Thursday, November 01, 2012

Thoughts @ 0030

Had such a fulfilling day today and there was time to relax and just travel from one place to another! Such things don't come by so often and I'm so happy with the whole day. The company was just awesome, talking about everything under the sun. Felt good to have said things out instead of keeping them inside me and listening to words of advice. The scenery was so comforting as well, i can just sit there and stare into the sky thinking of nothing but how amazing everything is. It's good for me, something from the usual going to town, shopping and eating. This however, i found happiness. Haven felt such happiness for a while now and the whole day was just filled with laughter and smiles, no worries at all!
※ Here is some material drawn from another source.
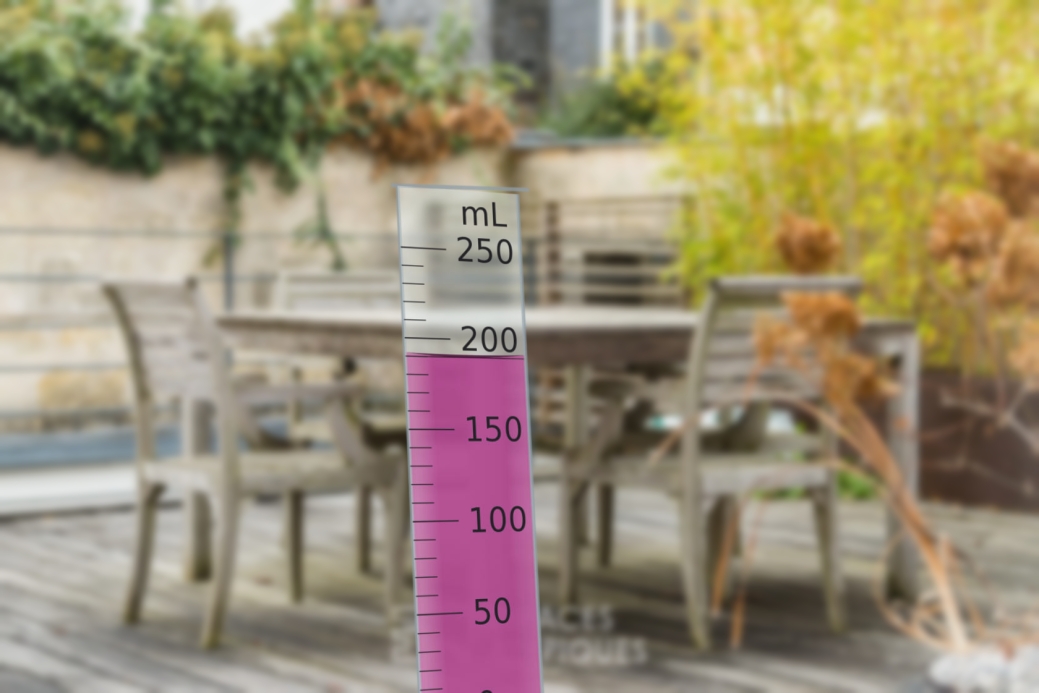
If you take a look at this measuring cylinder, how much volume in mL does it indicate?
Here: 190 mL
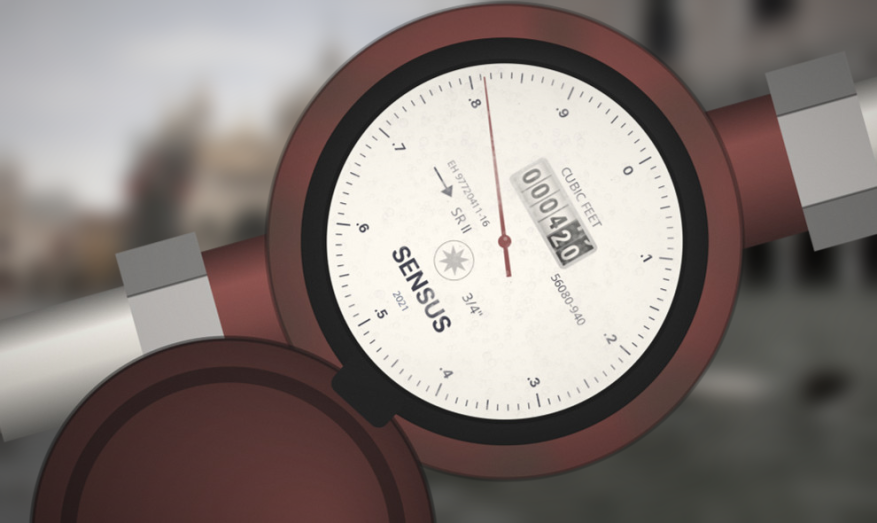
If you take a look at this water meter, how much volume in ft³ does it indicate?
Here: 419.81 ft³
I'm going to make an effort to have this kind of outing from time to time.

This time round i had my own insecurities, felt out of place which i always encounter once in a while which left me feeling awful. But it's okay now, because at the end of the day I'm important even if I'm not to others but to myself at least i am. It's amazing how my bf can read me and understand me before i know it myself. Sometimes I wonder if I am that easy to read or he just know what is bothering me faster than i do. He sure is amazing :) 

edit/
maybe i am sensitive to things these days. The words "it's expected to happen" scares me, two person told me this but that two person talk me out of it. Its comforting to know that it happens to bbg before and there she is now giving me advice for me but yet i'm afraid that things will end up bad too. What can i say, what can i do, how to react, i really don't know. I guess I'm sticking to take things one at the time and just let it go. It's quite contradicting that one minute you can say this and the other feel something else. Oh well, the mind and heart never work well together. Mind over matters.